ペンは剣よりも強く

日常と世相の記

「2.26を忘れない」

 いわゆる「二・二六事件」は、1936年2月26日、陸軍青年将校らが起こしたクーデター未遂事件だが、それから81年後の2017年2月26日、財務省近畿財務局の職員だった赤木俊夫さんは、上司からの指示を受けて、初めて文書の改竄を行い、一年後の3月7日に命を絶った。平和な日常に突然降りかかってきたこの改竄事件によって、赤木さん夫妻の人生は一変してしまう。

 2月26日付NEWSポストセンブンで、大阪日日新聞記者の相澤冬樹さんが昨日(2021年2月26日)妻の雅子さんから聞き取った話を紹介している。話の順番を一部入れ替え、以下に要約・引用する。
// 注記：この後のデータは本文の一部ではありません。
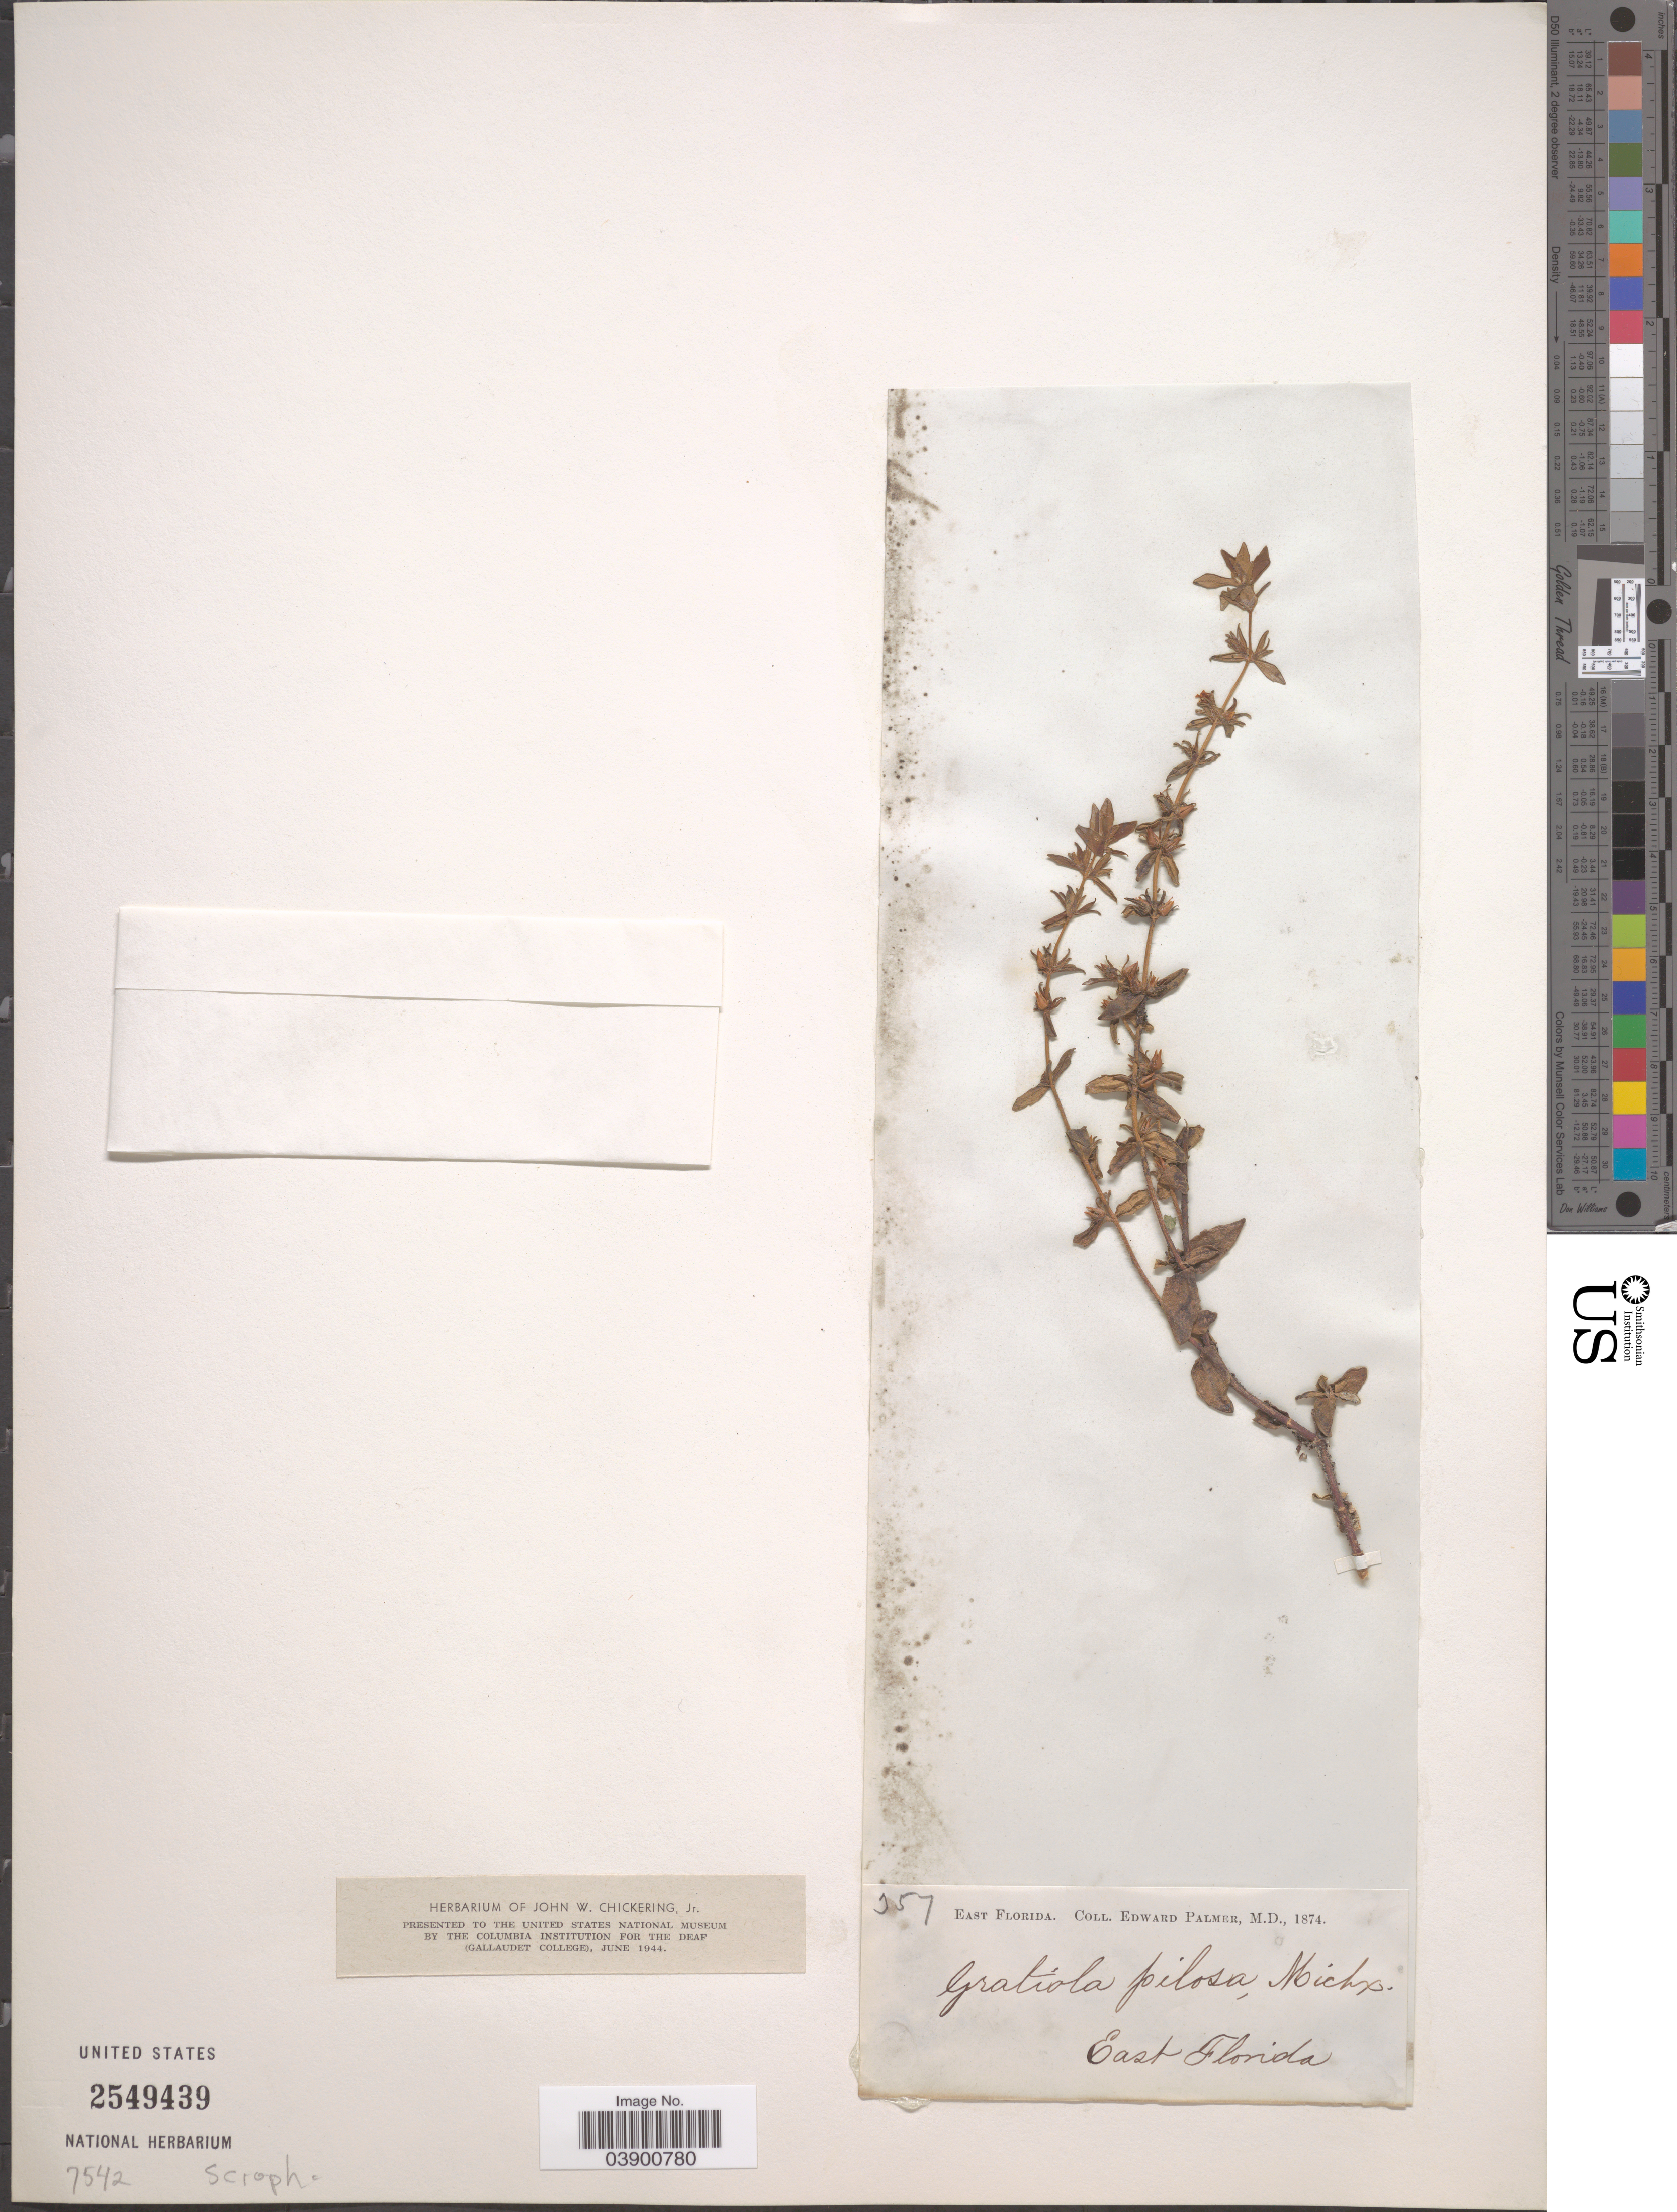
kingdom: Plantae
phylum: Tracheophyta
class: Magnoliopsida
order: Lamiales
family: Plantaginaceae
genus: Gratiola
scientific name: Gratiola pilosa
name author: Michx.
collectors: E. Palmer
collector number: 357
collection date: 1874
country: United States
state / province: Florida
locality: East Florida.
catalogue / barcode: US 2549439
森友学園問題、赤木さん妻「運命の2月26日を決して忘れません」|NEWSポストセブン

 「今日2月26日は、私たち夫婦にとって忘れられない日です」と雅子さんは話す。4年前の日曜日、この日、俊夫さんはご機嫌だった。森友事案への対応で連日激務が続く中、久しぶりの休日で、まず夫婦で神戸・三宮の行きつけのセレクトショップを訪れ、お気に入りのブランド・インコテックスのパンツを2本買った。これからの季節にぴったりの夏もののパンツ。
 俊夫さんは、お気に入りの服を初めて着るのはいいことがある日と決めていた。このパンツもそうするつもりだったはずだが、その後、事件が起こり、穿く機会のないまま、今も自宅のクローゼットにしまわれているという。
 買い物の後、俊夫さんが「梅林公園に行こうか」と言い出した。ちょうど梅の季節。暖かな日差しの陽気のもと、梅は満開を迎え、あたりに梅のかぐわしい香りがたちこめていた。二人は近所の梅林公園で、「満開やね」「いい香りやわ」と語り合っていた。すると、俊夫さんの携帯が鳴った。職場からだった。電話が終わると俊夫さんは言った。
「上司が困っているから僕、助けに行くわ」。笑顔でこう言い残し、職場に向かった。
……
 その日を境に俊夫さんは少しずつおかしくなっていったという。そして1年。俊夫さんの職場の不正行為について、新聞に記事が出た。「(俊夫さんが)やらされたこと、これやったんや」と雅子さんは思った。その後、俊夫さんは自宅で自ら命を絶つことになる。
 俊夫さんを変えてしまったあの日、夫婦の平和な暮らしを壊した運命の2月26日——雅子さんは決して忘れない、と言う。
……
 打って変わって今日(2021年2月26日)の神戸は雨。雅子さんは同じ梅林公園にいた。あの時、夫婦で眺めたのと同じ時間。同じ梅の前で佇むと、つらかった日々の気持ちがよみがえる。だが俊夫さんの遺書を公表した後は、大勢の人が味方をしてくれるようになった。あの日以来、初めてここを訪れることができた。
「この雨は夫の涙ですよね、きっと。私たちの幸せな時間はここで終わったんです。なぜ終わってしまったのか、明らかにしてほしいです」


 情緒的かも知れないが、ほだされてもしかたないと思う。

 雅子さんは今も俊夫さんが手帳に挟んでいた国家公務員倫理カードを大切に持ち続けていて、そこには、

・国民全体の奉仕者であることを自覚し、公正に職務を執行していますか?
・国民の疑惑や不信を招くような行為をしていませんか?
・公共の利益の増進を目指し、全力を挙げて職務に取り組んでいますか?

 と書かれているという。

 今も接待問題で一部(しかも「最上位」)の公務員の倫理の欠如が露わになっている。彼らも倫理カードを持っていたはずだ。接待自体、陰に陽に続けられてきたのかも知れないが、少なくとも、表に出て来たものについては、相応の責任をとってしかるべきだ。しかし、その「相応の責任」のハードルがどんどん下げられている。

 2017年の森友文書改竄事件が公務員の倫理破壊にどれだけの刻印を残してしているかはわからないが、国の誤りを正すためにも、この事件を忘れ去ってはいけない。森友事件は何も終わっていない。